Читаем Другая половина мира, или Утренние беседы с Паулой полностью

Паула не перебивает, не говорит, что в других местах издавна практикуют передвижные библиотеки.

Позднее, говорит она, мы сможем обслуживать и больницу.

В качестве транспортного средства она предлагает свою машину. Багажник просторный — вполне поместится ящик-другой книг.

На прощание советник вскользь упоминает о финансовой проблеме. Строительство спортивных сооружений дорожает, поэтому он не может выделить Пауле ни одной лишней марки из культурного фонда.

Я уверен, добавляет он, что, планируя передвижку, вы исходили из собственного бюджета.

Паула сосредоточенно подсчитывает крыши на холме.


Ты знаешь, что мне тебя вправду очень не хватало? — говорит Феликс, выпуская Паулу из объятий.

Писал он часто. И временами не мог отделаться от ощущения, что письма раздражают Паулу.

Надо будет поговорить с ним, пусть не терзается. Ей вовсе не к чему его утешать. Лучше уж полюбоваться окрестностями. Тропинок здесь сколько угодно, природные красоты в краю болот.

Нет, не знаю, отвечает она.

Прежде о любви речи не было. В письмах он о ней не упоминал. А теперь заговаривает о любви, и Паула поворачивается спиной к стенке.

Шестая утренняя беседа с Паулой

Теплее не становится. Я напяливаю на себя все что можно. И опять коченею.

Холодно. Внутри. В доме.

Изредка по ночам, когда ни детям, ни мужу не требуется мое присутствие, я украдкой выбираюсь из супружеской постели и спешу воспользоваться тишиной и покоем.

Мерзнешь, говорит Паула.

Я не смею до нее дотронуться.

Еще напугаю — такая я холодная.

Замуровалась в четырех стенах, продолжает она. Ты хоть когда-нибудь выходишь из дому?

Каждый день, в магазин, отвечаю я.

Недолгий путь по улице. Стоя у прилавка, кладу в сумку колбасу, ветчину, печеные яйца, а попутно слышу: мол, тот-то и тот-то умер. Порой такие новости застают меня на садовой дорожке.
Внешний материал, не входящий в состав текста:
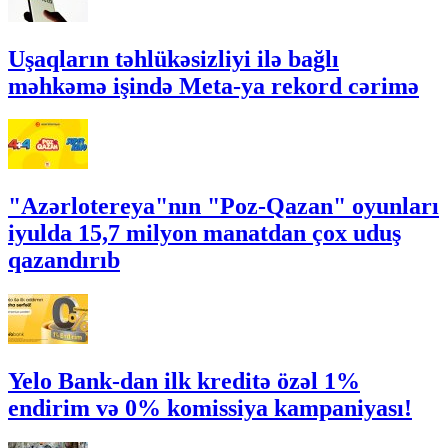
Uşaqların təhlükəsizliyi ilə bağlı
məhkəmə işində Meta-ya rekord cərimə
"Azərlotereya"nın "Poz-Qazan" oyunları
iyulda 15,7 milyon manatdan çox uduş
qazandırıb
Yelo Bank-dan ilk kreditə özəl 1%
endirim və 0% komissiya kampaniyası!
На вечернем горизонте голые деревья.

Не могу же я бросить дом, объясняю я Пауле, младшая дочка должна сперва подрасти. Она засыпает, а я считаю говорящих кротов, которые живут под землей, или рассказываю про вишню, которая день и ночь в бегах, но непременно возвращается…

В детстве мне ужасно хотелось иметь много зверей, говорю я. Когда мы учились в школе, ты ни разу не бывала у меня в гостях. В нашей квартире можно было держать разве что волнистого попугайчика. Ты остепенилась, роняет Паула, и насмешка, звучащая в ее голосе, окончательно выбивает у меня почву из-под ног; родила дочерей, обновила дом, огород посадила.
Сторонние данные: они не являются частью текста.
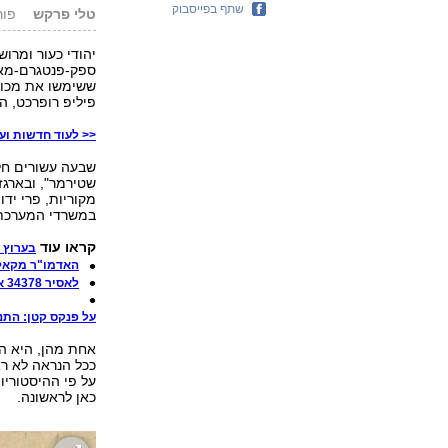
שתף בפייסבוק
טלי פרקש
פורסם: 4
יהודי כעור ומרו
ספק-פנטגרם-מאג
ששימשו את מכונ
פיליפ רופרכט, היד
<< לעוד חדשות ועד
שבעה עשורים חל
שטירמר", ובארגז
מקוריות, פרי יד
במשרדי המערכת 
קראו עוד
בערוץ 
האדמו"ר מקאלי
לאסיר 34378 אין רשות לסלוח!
על פנקס קטן: התנ"
אחת מהן, היא הק
ככל הנראה לא רא
על פי ההיסטוריו
כאן לראשונה.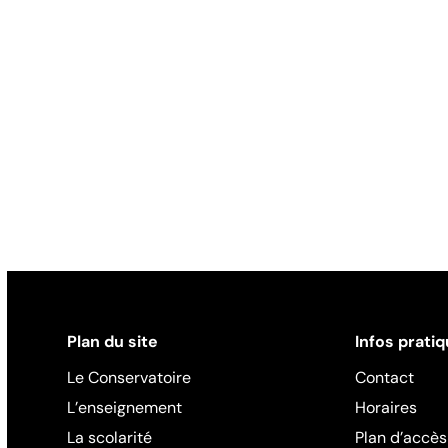
Plan du site
Infos prati
Le Conservatoire
Contact
L’enseignement
Horaires
La scolarité
Plan d’accès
Паралич, рассказываю я, шел у него от лапок к сердцу: бедняга наклевался оконной замазки, а она ведь со свинцом. Так и умер в клетке, в детской.

Что ты заладила про попугая! — сердится Паула и объявляет, что я попросту гоню от себя мысли, замазываю, заглушаю. Притом нарочно.

В те годы, продолжаю я, летом еще было тепло. Теперь у нас кошки. Но я бы все-таки завела попугайчика.

Паула, смеясь, кладет ладонь на мою холодную руку. В такую рань, еще до рассвета, мне ли тягаться с нею. Ты, говорит она, кутаешься не только от холода.

Симптомы, которые я толкую как признаки болезни, по словам терапевта, остаются необъяснимыми даже после троекратного рентгена.

Меня бесят книжки с картинками, внушаю я Пауле, отсюда и проистекают мои непонятные недуги.

Что же ты делаешь с внешним миром, спрашивает Паула, раз у тебя внутри пустота?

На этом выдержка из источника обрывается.